PASSAGE GIVEN >>
■ ■ ■ ■ ■
Answers to these questions remain unclear, in part because official descriptions of the shooting and the gunman’s social media activity have continued to evolve. For instance, on Thursday Texas officials made significant revisions to their timeline of events for the shooting.

But if nothing else, the shooting in Uvalde, Texas, seems highly likely to focus additional attention on how social platforms monitor what users are saying to and showing each other.

A day after the Tuesday shooting, Texas Gov. Greg Abbott said this: “There was no meaningful forewarning of this crime other than what I’m about to tell you: As of this time the only information that was known in advance was posted by the gunman on Facebook approximately 30 minutes before reaching the school.”

Facebook posts are typically distributed to a wide audience. Shortly thereafter, Facebook stepped in to note that the gunman sent one-to-one direct messages, not public posts, and that they weren’t discovered until “after the terrible tragedy.”

HOW DID THE GUNMAN USE SOCIAL MEDIA?

By Thursday, new questions arose as to which and how many tech platforms the gunman used in the days before the shooting. The governor’s office referred questions about the gunman’s online messages to the Texas Department of Public Safety, which didn’t respond to emailed requests for comment.

Some reports appear to show that at least some of the gunman’s communications used Apple’s encrypted iPhone messaging services, which makes messages almost impossible for anyone else to read when sent to another iPhone user. Facebook parent company Meta, which also owns Instagram, says it is working with law enforcement but declined to provide details. Apple didn’t respond to requests for comment.

The latest mass shootings in the U.S. by active social-media users may bring more pressure on technology companies to heighten their scrutiny of online communications, even though conservative politicians — Abbott among them — are also pushing social platforms to relax their restrictions on some speech.

COULD TECH COMPANIES HAVE CAUGHT THE SHOOTER’S MESSAGES?
■ ■ ■ ■ ■
AVAILABLE DATA >>
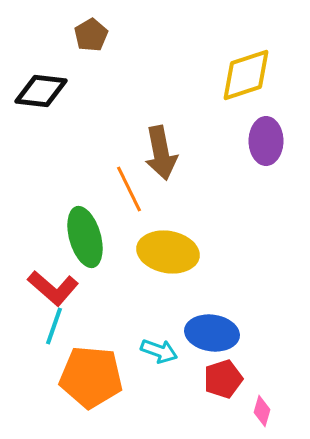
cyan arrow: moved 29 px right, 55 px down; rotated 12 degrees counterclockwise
■ ■ ■ ■ ■
WORK TO BE COMPLETED >> Please copy the Uvalde shooting passage word for word, everything from "Facebook posts are" down to "USE SOCIAL MEDIA?".

RESPONSE TO THIS EXERCISE >>
Facebook posts are typically distributed to a wide audience. Shortly thereafter, Facebook stepped in to note that the gunman sent one-to-one direct messages, not public posts, and that they weren’t discovered until “after the terrible tragedy.”

HOW DID THE GUNMAN USE SOCIAL MEDIA?